REQUIREMENT 1 -
Name the policy areas that the Raab article says the coalition should focus on.
REQUIREMENT 2 -
According to the Raab article, why should the government give small and medium-sized enterprises a large tax cut? Answer in one to three sentences.
REQUIREMENT 3 -
Carry the Raab article forward from its last sentence.

TEXT EXCERPT -
══════════════════════════════

Dominic Raab: A Tory's liberal proposals to save the coalition


Writing in the FT, Conservative MP Raab says that what is required to stem the coalition's fragmentation is commitment to some of the British liberal – not progressive – values common to both parties.

The only plausible source of a relevant, tangible policy agenda, based on common principles, is the liberal glue that binds large sections of both parties. In practical policy terms, to shore up its erratic communications the coalition should focus on free enterprise, liberty and social mobility.

The government’s top priority is the economy. Yet growth remains elusive and unemployment stubbornly high. The coalition’s modest measures – cutting corporation tax, taking low earners out of income tax – don’t go far enough. A big tax cut for small and medium-sized enterprises, delivered through national insurance employer’s contributions and business rates, would spur business expansion and jobs growth. Funding it is the contentious part. So, why not draw on Lib Dem thinking? David Laws recently suggested cutting state spending by 14 per cent of gross domestic product and Lib Dems previously advocated abolishing the Department for Business, Innovation and Skills (saving £8 billion). Reshaping the bloated state would pay for the shot in the arm our entrepreneurs sorely need.

══════════════════════════════

EXTRACTED ENTRIES -

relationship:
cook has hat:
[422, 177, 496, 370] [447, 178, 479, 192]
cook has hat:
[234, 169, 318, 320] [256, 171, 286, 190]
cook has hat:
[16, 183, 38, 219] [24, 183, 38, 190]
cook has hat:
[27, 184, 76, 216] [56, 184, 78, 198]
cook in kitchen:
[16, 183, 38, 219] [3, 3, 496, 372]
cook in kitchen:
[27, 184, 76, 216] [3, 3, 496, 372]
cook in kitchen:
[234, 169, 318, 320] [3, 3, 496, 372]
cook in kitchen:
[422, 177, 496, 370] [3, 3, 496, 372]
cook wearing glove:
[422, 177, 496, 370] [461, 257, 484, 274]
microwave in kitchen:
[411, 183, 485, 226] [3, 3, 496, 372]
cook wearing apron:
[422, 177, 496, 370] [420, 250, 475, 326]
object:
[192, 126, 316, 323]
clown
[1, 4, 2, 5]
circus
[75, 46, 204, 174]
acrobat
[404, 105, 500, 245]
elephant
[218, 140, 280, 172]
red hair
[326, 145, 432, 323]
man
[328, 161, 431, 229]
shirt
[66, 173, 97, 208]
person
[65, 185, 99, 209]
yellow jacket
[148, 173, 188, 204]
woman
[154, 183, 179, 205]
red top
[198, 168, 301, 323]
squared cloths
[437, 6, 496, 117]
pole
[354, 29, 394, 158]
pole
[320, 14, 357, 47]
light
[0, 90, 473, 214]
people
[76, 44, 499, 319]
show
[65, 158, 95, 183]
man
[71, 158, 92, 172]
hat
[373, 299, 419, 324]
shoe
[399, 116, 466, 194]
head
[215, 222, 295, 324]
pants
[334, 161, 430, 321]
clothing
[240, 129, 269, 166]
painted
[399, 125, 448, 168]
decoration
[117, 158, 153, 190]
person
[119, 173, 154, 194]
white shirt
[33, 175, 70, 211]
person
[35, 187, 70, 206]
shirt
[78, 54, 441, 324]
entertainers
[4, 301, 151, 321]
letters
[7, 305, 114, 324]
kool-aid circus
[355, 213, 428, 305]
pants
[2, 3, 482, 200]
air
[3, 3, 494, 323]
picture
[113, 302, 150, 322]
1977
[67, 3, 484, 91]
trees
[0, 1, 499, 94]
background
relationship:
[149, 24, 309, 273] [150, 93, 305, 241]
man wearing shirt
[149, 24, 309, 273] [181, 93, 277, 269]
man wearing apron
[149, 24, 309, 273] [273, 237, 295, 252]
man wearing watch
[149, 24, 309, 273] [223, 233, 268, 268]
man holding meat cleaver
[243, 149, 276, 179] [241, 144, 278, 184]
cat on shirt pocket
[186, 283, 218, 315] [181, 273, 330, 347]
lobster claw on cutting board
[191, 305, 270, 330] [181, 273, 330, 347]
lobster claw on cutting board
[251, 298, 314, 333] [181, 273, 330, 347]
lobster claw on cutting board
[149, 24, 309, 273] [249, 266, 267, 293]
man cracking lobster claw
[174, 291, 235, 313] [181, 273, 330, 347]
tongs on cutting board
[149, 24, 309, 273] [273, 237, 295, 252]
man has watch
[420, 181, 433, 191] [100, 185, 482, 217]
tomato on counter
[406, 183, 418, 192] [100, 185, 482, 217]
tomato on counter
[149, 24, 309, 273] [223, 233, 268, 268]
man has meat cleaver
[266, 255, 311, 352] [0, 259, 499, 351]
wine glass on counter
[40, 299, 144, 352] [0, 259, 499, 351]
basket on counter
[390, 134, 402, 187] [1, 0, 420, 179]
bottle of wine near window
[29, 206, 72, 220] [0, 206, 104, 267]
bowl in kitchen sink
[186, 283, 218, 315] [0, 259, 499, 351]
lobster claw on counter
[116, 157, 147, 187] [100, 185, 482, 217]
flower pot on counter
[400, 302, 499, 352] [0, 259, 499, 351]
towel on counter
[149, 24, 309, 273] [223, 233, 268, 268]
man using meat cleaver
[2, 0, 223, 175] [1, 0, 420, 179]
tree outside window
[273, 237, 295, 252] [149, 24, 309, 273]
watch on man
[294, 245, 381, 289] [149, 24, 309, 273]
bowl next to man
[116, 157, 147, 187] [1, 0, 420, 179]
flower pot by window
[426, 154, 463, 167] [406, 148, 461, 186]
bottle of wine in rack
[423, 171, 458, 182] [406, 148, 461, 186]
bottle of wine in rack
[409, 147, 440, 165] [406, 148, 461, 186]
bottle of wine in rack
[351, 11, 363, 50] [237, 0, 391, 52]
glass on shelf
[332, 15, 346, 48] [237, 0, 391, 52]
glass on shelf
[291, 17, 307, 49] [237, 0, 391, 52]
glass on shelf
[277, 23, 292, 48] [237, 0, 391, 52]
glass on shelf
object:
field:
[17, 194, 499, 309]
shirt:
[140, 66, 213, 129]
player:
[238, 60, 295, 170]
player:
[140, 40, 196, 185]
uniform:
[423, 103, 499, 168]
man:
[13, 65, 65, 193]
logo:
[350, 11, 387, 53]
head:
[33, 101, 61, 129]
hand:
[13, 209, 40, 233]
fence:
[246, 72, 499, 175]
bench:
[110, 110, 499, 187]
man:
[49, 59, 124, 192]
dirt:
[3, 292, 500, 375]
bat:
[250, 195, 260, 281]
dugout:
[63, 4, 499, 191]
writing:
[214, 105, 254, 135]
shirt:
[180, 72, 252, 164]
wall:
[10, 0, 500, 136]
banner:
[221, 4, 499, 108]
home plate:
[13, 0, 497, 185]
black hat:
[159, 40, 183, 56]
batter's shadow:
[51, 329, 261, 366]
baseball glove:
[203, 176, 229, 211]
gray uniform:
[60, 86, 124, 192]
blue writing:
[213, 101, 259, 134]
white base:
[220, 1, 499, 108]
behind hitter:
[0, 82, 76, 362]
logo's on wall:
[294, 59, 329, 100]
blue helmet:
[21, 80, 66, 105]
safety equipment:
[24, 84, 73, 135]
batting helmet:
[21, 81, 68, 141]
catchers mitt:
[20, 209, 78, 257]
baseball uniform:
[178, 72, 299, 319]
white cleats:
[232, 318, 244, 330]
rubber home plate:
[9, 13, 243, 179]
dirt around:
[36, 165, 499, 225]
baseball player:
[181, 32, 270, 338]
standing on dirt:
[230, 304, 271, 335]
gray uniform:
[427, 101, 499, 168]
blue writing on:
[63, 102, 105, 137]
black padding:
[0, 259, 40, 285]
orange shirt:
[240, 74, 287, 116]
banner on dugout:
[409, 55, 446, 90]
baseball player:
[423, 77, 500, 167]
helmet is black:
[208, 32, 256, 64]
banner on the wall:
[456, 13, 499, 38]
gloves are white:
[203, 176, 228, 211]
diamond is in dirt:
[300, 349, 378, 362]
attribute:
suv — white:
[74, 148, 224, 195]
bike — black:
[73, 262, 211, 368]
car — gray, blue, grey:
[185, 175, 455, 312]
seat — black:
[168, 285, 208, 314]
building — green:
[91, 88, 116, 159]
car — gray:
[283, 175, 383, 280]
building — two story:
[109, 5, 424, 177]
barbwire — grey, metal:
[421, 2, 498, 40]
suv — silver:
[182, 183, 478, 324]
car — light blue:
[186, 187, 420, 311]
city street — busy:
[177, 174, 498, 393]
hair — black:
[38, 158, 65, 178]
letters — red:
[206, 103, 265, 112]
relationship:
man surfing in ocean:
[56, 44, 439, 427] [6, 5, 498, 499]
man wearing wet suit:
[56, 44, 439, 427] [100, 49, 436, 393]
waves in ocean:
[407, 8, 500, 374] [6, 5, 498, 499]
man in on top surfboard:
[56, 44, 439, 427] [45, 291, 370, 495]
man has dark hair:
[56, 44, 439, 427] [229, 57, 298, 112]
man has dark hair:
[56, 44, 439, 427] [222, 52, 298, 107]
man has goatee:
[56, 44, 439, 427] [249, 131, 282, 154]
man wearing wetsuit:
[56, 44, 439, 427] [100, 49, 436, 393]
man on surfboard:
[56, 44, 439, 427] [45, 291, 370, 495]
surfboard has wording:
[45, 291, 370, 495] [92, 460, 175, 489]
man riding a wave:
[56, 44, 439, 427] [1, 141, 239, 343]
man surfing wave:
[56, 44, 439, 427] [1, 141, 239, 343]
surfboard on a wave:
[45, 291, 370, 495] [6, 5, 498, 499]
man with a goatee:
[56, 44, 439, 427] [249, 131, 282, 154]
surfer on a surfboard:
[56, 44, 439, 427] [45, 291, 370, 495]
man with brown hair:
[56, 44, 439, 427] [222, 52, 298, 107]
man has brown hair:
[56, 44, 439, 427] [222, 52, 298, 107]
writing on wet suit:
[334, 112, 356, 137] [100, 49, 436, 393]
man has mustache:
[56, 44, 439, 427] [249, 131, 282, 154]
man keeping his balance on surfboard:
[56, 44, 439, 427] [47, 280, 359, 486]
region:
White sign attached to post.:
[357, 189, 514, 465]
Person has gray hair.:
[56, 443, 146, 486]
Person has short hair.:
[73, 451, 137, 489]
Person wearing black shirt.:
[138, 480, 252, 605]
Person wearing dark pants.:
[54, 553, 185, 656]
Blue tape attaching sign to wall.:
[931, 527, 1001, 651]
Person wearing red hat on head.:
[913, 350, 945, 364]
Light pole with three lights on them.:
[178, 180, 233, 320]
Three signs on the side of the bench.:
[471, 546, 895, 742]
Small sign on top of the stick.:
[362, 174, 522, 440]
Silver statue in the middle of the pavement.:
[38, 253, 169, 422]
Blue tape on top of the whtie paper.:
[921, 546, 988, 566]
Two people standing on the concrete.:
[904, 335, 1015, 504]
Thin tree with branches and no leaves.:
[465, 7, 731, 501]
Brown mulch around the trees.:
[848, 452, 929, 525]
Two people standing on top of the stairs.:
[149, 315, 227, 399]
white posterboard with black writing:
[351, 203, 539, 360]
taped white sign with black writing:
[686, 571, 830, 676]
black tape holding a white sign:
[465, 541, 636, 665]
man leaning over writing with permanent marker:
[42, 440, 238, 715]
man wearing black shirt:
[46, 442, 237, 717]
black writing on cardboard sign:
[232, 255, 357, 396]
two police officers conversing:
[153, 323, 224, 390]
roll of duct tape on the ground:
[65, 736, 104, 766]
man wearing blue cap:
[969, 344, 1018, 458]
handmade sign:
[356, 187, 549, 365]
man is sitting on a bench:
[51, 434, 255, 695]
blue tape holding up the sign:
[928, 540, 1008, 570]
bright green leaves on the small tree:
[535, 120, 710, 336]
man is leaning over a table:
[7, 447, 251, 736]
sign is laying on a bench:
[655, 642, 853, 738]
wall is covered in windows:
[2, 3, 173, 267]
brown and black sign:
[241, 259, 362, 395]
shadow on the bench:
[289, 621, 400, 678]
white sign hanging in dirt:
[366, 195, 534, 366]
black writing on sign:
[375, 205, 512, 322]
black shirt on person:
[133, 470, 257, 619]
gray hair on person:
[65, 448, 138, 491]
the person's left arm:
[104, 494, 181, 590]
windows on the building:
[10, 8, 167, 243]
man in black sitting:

══════════════════════════════

RESPONSE AREA 1 -
Free enterprise, liberty and social mobility.

RESPONSE AREA 2 -
Growth remains elusive and unemployment stubbornly high, and the coalition's modest measures, such as cutting corporation tax and taking low earners out of income tax, do not go far enough. A big tax cut for these firms, delivered through national insurance employer's contributions and business rates, would spur business expansion and jobs growth.

RESPONSE AREA 3 -
The coalition’s greatest struggle is knitting a common thread on social fairness during austerity. If Labour wants to bash bankers, soak the rich and spend more, the coalition should vacate that ground. The politics of envy is a mirage that leads to moral and economic bankruptcy. Yet, while all the parties profess their commitment to improving social mobility and meritocracy, creative policy making is more scarce. YouGov surveys show the public, by 3 to 1, think that fairness is getting what you deserve, not equal treatment. The coalition should make this its touchstone for social policy.

I did not want coalition in 2010. But it is here, so we need to make it work. To survive to 2015, it needs the glue of classic liberal values common to both parties, not the politics of identity that fragments government and turns off the public.